Na atual crise, Portugal deveria abandonar a União Europeia e se unir ao Brasil de papel passado na República Federativa Brasil-Portugal, revertendo o formato colonial. Cada um tocaria sua vida soberanamente, mas eles teriam acesso a nosso mercado continental - e parte do território brasileiro seria na Europa. A sugestão é de um ex-ministro português, um querido amigo muito inteligente e culto, e mestre da ironia.

Nelson Motta, O Estado de S.Paulo

29 de novembro de 2012 | 23h49

Piada de português, ou de brasileiro, rimos muito com essa revolução geopolítica tão louca que poderia até dar certo. Mas o fato é que nem sequer conhecemos o fado de hoje - como os portugueses conhecem o samba e a MPB de sempre. Em 2013, a metáfora da integração será o Ano de Portugal no Brasil simultâneo ao do Brasil em Portugal, para aproximar as nossas culturas, ciências, tecnologias, economias e esportes.

Eles já conhecem o melhor, e o pior, da nossa música, e já entendem o brasileiro falado nas novelas. Mas nós ainda desconhecemos grandes artistas portugueses e temos dificuldades com a língua cantada.

Menos mal que o sensacional Buraka Som Sistema, afro-lusitano, arrebentou no Rock in Rio, onde também brilhou o guitarrista e bluesman Rui Veloso. E o kuduro angolano virou febre em Avenida Brasil.

Nos últimos tempos a jovem fadista Carminho e o excelente António Zambujo têm se apresentado com muito sucesso no Rio e em São Paulo. A maravilhosa Ana Moura brilhou no CD dos 70 anos de Caetano Veloso cantando uma arrepiante Janelas Abertas.

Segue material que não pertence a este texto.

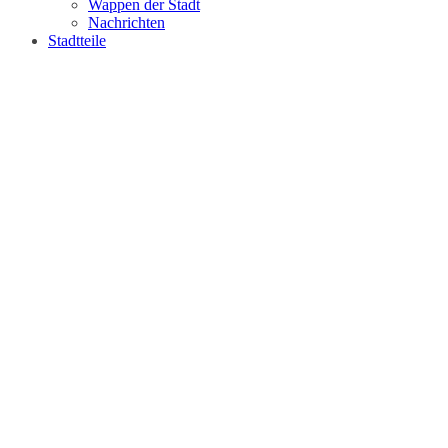
Wappen der Stadt
Nachrichten
Stadtteile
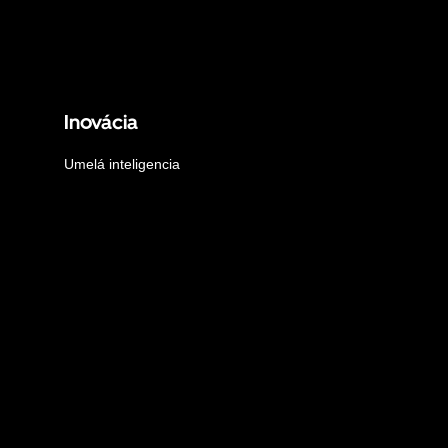
Inovácia
Umelá inteligencia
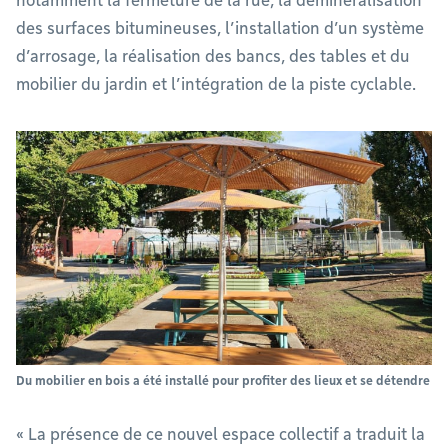
notamment la fermeture de la rue, la déminéralisation
des surfaces bitumineuses, l’installation d’un système
d’arrosage, la réalisation des bancs, des tables et du
mobilier du jardin et l’intégration de la piste cyclable.
Du mobilier en bois a été installé pour profiter des lieux et se détendre
« La présence de ce nouvel espace collectif a traduit la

Aos poucos, os brasileiros começam a conhecer as novas cantoras portuguesas, com um pé na tradição e outro no moderno, e uma característica em comum: são mulheres muito bonitas, como Cristina Branco e Cuca Roseta, uma das estrelas do filme Fados, de Carlos Saura. Confira no YouTube. Nunca mais você vai falar em portuguesa bigoduda.

Assim como Caetano já cantou Coimbra em português, e eles amaram, nesse ano de encontros, adoraria ouvir essas novas fadistas cantando clássicos da nossa música, em brasileiro, como já fez a cultuada Teresa Salgueiro, com um sotaquezinho quase imperceptível, que lhe deu ainda mais charme.